A convocação do referendo pode também ter sido a derradeira cartada na lógica da “teoria dos jogos” que é a especialidade de Yannis Varoufakis. Isso pouco importa agora. O que sobremaneira há a assinalar é que na Grécia houve uma decisão de voto popular, e que em concreto isso enuncia um Não às condições impostas pelas ora designadas “instituições”, de resto em tudo coincidentes, não pode deixar de ser dito, com as exigências do capital financeiro internacional.

Há, é inegável, uma margem de ambiguidade característica do discurso de Tsipras e do Syriza, mas isso não autoriza que expoentes da eurocracia comecem a dizer, como já sucedeu, que a Grécia recusou a Europa e a Zona Euro. O que concretamente se votou foram as condições impostas pelas “instituições” e reforçadas na inacreditável chantagem a que se assistiu nestas semanas. Independentemente de quaisquer simpatias políticas ou antes pelo contrário, é elementar reconhecer que o governo do Syriza, se não está mandatado para fazer a Grécia sair da zona euro ou da União Europeia, também não estava mandatado para ceder às condições das “instituições”.

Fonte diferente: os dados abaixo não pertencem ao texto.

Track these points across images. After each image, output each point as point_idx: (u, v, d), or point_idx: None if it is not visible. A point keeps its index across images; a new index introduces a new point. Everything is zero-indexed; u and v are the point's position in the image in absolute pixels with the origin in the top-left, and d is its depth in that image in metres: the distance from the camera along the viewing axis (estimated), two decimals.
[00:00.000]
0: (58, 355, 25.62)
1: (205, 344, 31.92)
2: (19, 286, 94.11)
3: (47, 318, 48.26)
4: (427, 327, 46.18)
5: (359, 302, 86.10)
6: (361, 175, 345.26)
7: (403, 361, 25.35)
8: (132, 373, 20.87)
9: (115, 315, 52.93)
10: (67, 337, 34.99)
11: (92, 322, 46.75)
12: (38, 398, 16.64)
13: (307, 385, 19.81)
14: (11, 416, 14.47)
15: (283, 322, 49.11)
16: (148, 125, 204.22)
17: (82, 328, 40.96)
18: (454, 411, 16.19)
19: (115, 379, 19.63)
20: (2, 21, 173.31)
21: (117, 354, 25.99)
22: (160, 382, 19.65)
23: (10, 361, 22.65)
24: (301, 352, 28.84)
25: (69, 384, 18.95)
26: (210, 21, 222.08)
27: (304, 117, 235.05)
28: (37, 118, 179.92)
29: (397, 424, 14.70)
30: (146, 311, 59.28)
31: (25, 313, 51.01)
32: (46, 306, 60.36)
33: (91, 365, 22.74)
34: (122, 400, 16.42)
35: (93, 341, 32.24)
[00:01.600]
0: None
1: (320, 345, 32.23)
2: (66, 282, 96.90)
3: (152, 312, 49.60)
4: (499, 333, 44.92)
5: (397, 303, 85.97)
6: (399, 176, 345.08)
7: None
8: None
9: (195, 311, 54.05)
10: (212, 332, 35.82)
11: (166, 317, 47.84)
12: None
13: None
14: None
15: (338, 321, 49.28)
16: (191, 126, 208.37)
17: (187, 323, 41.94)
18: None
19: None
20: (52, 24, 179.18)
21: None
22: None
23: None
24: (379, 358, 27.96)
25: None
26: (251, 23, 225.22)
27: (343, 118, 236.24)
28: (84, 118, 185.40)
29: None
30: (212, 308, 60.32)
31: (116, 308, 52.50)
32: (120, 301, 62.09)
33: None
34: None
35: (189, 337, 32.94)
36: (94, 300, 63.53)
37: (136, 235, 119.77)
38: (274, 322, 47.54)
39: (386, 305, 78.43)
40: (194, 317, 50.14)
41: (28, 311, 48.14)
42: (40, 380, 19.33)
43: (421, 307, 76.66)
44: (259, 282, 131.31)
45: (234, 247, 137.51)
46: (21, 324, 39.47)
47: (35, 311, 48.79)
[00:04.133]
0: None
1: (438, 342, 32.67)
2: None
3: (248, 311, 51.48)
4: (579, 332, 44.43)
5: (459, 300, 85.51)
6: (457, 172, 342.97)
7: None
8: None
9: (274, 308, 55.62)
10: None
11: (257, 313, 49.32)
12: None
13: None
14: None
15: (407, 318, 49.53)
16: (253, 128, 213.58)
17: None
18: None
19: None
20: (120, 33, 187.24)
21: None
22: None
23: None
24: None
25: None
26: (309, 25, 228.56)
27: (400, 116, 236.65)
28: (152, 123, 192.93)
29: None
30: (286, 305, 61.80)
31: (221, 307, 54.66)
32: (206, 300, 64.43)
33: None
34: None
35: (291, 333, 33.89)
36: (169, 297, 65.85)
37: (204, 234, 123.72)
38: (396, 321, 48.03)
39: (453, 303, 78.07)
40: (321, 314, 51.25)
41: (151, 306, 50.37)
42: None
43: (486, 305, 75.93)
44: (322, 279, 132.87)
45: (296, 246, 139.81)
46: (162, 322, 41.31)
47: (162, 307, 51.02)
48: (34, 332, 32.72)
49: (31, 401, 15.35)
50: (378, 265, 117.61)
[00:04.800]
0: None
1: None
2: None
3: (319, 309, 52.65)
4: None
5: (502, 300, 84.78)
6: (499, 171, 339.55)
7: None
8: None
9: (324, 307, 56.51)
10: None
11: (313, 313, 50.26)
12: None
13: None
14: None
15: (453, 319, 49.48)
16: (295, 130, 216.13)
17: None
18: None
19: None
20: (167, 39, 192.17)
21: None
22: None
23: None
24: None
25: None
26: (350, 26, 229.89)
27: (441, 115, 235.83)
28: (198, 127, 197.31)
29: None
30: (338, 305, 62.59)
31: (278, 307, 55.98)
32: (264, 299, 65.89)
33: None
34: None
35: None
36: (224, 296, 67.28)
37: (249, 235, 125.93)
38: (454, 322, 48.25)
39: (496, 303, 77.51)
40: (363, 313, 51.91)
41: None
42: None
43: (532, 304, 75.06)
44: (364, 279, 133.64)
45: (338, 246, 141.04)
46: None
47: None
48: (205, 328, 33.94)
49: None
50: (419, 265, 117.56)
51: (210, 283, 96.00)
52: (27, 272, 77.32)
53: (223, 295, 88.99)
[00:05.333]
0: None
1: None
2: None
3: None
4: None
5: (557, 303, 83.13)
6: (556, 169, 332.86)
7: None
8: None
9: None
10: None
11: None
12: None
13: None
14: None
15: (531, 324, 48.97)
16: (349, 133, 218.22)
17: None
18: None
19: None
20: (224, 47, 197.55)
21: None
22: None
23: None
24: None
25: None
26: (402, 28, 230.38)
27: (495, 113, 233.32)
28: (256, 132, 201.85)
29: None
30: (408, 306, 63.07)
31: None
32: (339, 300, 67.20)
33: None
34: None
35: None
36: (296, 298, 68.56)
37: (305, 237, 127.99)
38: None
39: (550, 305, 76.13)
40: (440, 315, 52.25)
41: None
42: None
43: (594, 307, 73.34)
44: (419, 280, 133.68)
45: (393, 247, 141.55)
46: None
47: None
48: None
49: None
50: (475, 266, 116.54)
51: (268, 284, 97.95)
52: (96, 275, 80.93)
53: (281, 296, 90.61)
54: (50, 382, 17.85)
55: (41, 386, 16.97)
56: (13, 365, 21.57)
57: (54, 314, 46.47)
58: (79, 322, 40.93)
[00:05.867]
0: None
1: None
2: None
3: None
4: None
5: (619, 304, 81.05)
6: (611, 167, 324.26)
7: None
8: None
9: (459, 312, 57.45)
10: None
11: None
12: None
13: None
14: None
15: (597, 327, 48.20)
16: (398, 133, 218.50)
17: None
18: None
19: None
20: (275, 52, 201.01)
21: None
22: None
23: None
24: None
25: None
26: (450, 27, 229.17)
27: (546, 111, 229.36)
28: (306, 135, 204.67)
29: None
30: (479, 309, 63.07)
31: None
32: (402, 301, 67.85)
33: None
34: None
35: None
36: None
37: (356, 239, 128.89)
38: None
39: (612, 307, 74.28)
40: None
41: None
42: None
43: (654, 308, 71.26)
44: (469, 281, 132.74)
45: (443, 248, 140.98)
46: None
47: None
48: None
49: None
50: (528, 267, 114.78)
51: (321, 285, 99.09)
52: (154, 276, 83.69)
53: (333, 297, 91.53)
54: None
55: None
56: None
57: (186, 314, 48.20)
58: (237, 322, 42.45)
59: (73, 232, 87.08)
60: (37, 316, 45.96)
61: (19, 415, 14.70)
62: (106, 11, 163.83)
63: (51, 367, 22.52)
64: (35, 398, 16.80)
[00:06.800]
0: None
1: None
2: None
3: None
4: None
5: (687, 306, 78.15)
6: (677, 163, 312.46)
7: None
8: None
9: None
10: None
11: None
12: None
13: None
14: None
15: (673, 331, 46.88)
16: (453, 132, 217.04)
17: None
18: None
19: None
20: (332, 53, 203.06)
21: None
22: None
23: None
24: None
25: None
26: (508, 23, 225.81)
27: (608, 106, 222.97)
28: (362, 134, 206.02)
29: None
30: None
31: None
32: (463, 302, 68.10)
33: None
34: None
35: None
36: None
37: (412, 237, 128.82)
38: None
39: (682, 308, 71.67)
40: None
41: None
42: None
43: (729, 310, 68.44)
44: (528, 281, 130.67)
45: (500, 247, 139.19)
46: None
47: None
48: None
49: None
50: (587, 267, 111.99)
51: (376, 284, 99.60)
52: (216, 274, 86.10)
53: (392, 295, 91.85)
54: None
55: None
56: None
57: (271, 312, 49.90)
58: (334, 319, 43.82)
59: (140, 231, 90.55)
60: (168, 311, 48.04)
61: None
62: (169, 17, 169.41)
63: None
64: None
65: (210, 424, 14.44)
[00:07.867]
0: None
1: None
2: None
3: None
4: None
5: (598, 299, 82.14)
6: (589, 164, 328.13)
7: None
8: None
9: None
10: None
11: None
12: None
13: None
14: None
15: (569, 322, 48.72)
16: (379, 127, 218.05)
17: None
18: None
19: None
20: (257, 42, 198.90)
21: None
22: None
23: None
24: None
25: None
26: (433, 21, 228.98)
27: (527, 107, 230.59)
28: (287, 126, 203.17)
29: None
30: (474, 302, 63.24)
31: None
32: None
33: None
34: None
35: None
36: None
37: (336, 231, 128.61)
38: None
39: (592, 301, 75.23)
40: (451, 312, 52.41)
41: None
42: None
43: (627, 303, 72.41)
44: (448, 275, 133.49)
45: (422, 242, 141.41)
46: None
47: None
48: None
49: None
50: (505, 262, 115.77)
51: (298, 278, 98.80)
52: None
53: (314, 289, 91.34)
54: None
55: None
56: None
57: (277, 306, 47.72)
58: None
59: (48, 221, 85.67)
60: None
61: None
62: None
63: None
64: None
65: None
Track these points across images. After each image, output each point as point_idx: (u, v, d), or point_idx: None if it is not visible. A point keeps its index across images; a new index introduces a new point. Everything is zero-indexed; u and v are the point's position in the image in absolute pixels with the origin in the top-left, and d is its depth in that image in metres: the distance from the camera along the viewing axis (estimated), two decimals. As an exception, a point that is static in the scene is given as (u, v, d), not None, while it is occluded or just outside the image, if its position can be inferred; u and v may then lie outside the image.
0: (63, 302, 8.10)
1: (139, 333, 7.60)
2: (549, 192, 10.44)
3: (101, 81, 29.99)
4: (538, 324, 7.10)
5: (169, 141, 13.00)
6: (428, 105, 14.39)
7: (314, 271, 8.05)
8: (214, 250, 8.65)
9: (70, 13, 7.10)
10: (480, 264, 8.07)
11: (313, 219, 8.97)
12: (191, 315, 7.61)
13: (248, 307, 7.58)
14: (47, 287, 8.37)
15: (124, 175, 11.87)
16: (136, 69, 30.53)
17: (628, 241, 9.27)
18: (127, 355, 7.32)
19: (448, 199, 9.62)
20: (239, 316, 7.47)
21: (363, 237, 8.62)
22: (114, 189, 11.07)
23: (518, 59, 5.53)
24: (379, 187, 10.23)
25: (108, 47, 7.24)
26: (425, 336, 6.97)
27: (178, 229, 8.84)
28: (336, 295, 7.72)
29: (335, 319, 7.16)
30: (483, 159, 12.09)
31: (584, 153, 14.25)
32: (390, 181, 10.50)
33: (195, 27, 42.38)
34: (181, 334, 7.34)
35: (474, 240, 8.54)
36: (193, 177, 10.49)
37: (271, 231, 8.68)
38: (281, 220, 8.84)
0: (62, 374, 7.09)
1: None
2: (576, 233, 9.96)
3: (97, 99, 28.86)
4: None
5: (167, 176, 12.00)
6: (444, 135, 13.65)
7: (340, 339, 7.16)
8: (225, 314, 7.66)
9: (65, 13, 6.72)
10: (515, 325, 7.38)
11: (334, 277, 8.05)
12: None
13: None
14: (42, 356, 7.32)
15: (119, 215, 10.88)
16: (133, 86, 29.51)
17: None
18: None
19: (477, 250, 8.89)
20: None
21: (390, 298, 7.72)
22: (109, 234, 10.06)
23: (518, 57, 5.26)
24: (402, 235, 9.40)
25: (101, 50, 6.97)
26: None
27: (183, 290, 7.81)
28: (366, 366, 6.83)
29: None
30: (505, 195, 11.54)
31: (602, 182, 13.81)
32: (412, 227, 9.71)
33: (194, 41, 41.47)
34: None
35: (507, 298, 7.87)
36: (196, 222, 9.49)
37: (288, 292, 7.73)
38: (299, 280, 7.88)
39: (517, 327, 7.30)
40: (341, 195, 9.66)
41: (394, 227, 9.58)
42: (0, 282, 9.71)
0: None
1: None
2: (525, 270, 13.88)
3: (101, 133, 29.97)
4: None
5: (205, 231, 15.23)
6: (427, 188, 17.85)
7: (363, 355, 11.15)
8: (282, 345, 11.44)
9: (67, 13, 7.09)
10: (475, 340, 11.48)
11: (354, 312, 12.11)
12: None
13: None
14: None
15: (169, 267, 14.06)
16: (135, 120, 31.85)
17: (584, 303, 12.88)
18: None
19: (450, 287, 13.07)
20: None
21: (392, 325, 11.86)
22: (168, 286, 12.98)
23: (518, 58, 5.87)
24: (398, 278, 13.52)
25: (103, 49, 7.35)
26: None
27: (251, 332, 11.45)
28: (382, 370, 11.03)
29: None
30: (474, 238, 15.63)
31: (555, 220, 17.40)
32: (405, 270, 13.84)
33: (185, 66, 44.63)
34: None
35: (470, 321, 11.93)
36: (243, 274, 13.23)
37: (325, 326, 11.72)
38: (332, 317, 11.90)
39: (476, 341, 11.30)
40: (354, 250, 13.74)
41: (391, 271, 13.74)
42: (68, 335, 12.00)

Não se comecem pois desde já a agitar fantasmas, mesmo que tendo bases reais: as vagas populistas, xenófobas, eurocépticas e eurofóbicas que ocorrem na Europa, de resto num larguíssimo espectro político, da Frente Nacional francesa ao Podemos espanhol, passando pelos movimentos de Beppe Grillo na Itália, de Nigel Farage no Reino Unido, pelo Fidesz de Viktor Orban no poder na Hungria, pelos Verdadeiros Finlandeses ou pelo Partido do Povo Dinamarquês (estes que, na sequência das recentes eleições, integram o governo, no caso dos finlandeses, virão a integrar directa ou indirectamente a coligação governativa, no caso dos dinamarqueses), etc., essa assustadora e heteróclita vaga não é, sublinhe-se bem, não é, “A” beneficiária do resultado do referendo grego, por efeitos colaterais que possa recolher. Isto porque a decisão referendada lança um outro e tremendamente mais importante desafio: a partir de hoje aceitam ou não os dirigentes europeus e internacionais que há uma negociação tendo como premissa uma irrefutável decisão democrática?